Yankees manager Joe Girardi said that if Wednesday had been a postseason game, Rodriguez would have played.

"My feeling is he'll be healthy," Girardi said. "But if he's not, that's a big player out of our lineup, or a big player that's not at the top of his game."

Rodriguez said that he has been trying to overcompensate for the thumb injury by using his body too much while swinging, but he believes his usual form can now be restored.

"I'm getting there," Rodriguez said. "Everyone on the field tomorrow is going to have some bumps and bruises. The bottom line is we're all good enough to play. You've just got to play. There's no excuses."

Girardi defends bullpen plan for No. 162

NEW YORK -- The Red Sox might have wished they could take control of Joe Girardi's lineup card late on Wednesday night, but there was no way the Yankees' manager was going to deviate from his bullpen plan.

Simply put, while the Yankees were trying to beat the Rays at Tropicana Field, getting a victory in game No. 162 was not as important to them as having a rested relief staff for Game 1 of the American League Division Series.

"I was trying to win the game," Girardi said. "I had three left-handers, [Aaron Laffey, Boone Logan and Raul Valdes]. They had a number of left-handers together, and it worked very well until the eighth inning. That's when it seemed to unravel."

A six-run eighth inning set up Dan Johnson's game-tying home run in the ninth inning, and Evan Longoria took Scott Proctor deep in the 12th inning to lock up the AL Wild Card for the Rays, eight minutes after the Red Sox were stunned by the Orioles in Baltimore.

Girardi held firm in making sure that Rafael Soriano, David Robertson and Mariano Rivera would be idle observers to a memorable night, eyeing Thursday as the only off-day before the ALDS.

"You may ask them to go multiple innings at any point in these first two days, [and] you would be pitching them three out of four days if they get in both games," Girardi said. "That's not something I can jeopardize. My first responsibility is to our team.

"We did everything we could to win that game. It wasn't like I stuck a rookie in there and just left him in there for seven innings. [Dellin Betances] got through the two innings, and then I went to work mixing and matching the rest of the game."

Jeter can relate to Red Sox's position

NEW YORK -- The 2011 Red Sox were billed as the cream of the American League East and will be remembered for the worst September collapse in the history of the game.

Derek Jeter took it all in on a television set at Tropicana Field late on Wednesday night, then watched from the visitors' dugout as the Rays secured the AL Wild Card.

Jeter's initial response was: Just when you think you've seen it all ...

"Anything can happen," Jeter said. "We were beating Boston three games to nothing in the [2004] playoffs and lost to them, and everyone said it'd never happened before, it was the biggest collapse in history.

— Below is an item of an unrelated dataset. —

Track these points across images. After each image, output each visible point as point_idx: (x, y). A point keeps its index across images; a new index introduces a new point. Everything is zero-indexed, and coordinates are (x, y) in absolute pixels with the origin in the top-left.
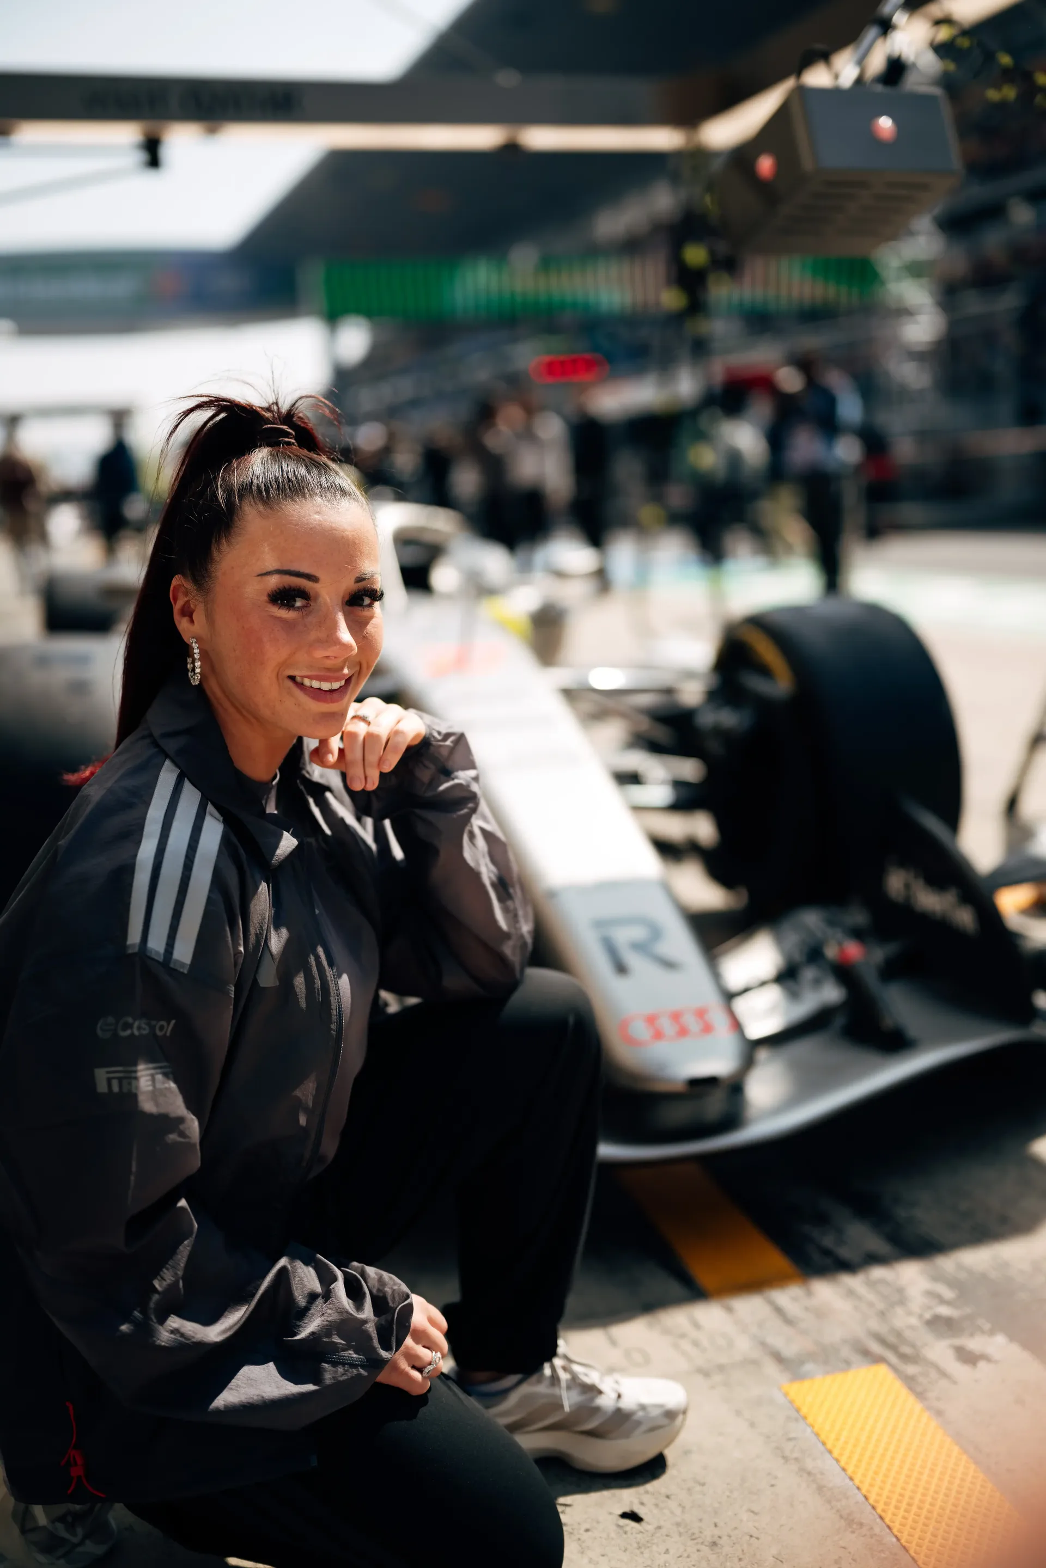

That's why you play the games.

"That's why you can't sit down and map stuff out on paper and put numbers down into the computer to figure out what's going to happen. You play the games."

While Jeter didn't go as far to say he felt sympathetic to the Red Sox's plight, he understood their position to some extent.

"I've been on teams similar to what Boston was, and sometimes getting into the playoffs the last month of the season is the most difficult thing to do," Jeter said. "It's not as easy as people may think it is."

Bombers bits

• Yankees catcher Jesus Montero has a bruise on the ring and pinky fingers of his throwing (right) hand, but he should be fine to play in the American League Division Series, if needed. If he appears, Montero will become the youngest Yankee to see playoff action since 19-year-old Tommy Carroll in 1955 against the Dodgers.

• Third baseman Brandon Laird (Triple-A Scranton/Wilkes-Barre) and left fielder Austin Krum (Double-A Trenton, Triple-A) have been honored with Minor League Baseball Gold Glove Awards by Rawlings. One award is presented for each position spanning all of the Minor League levels.

• The Yankees have swept each of their last two ALDS matchups, both against the Twins, and their six-game ALDS winning streak is tied for the longest in history. New York finished the regular season by winning 12 of 15 at Yankee Stadium.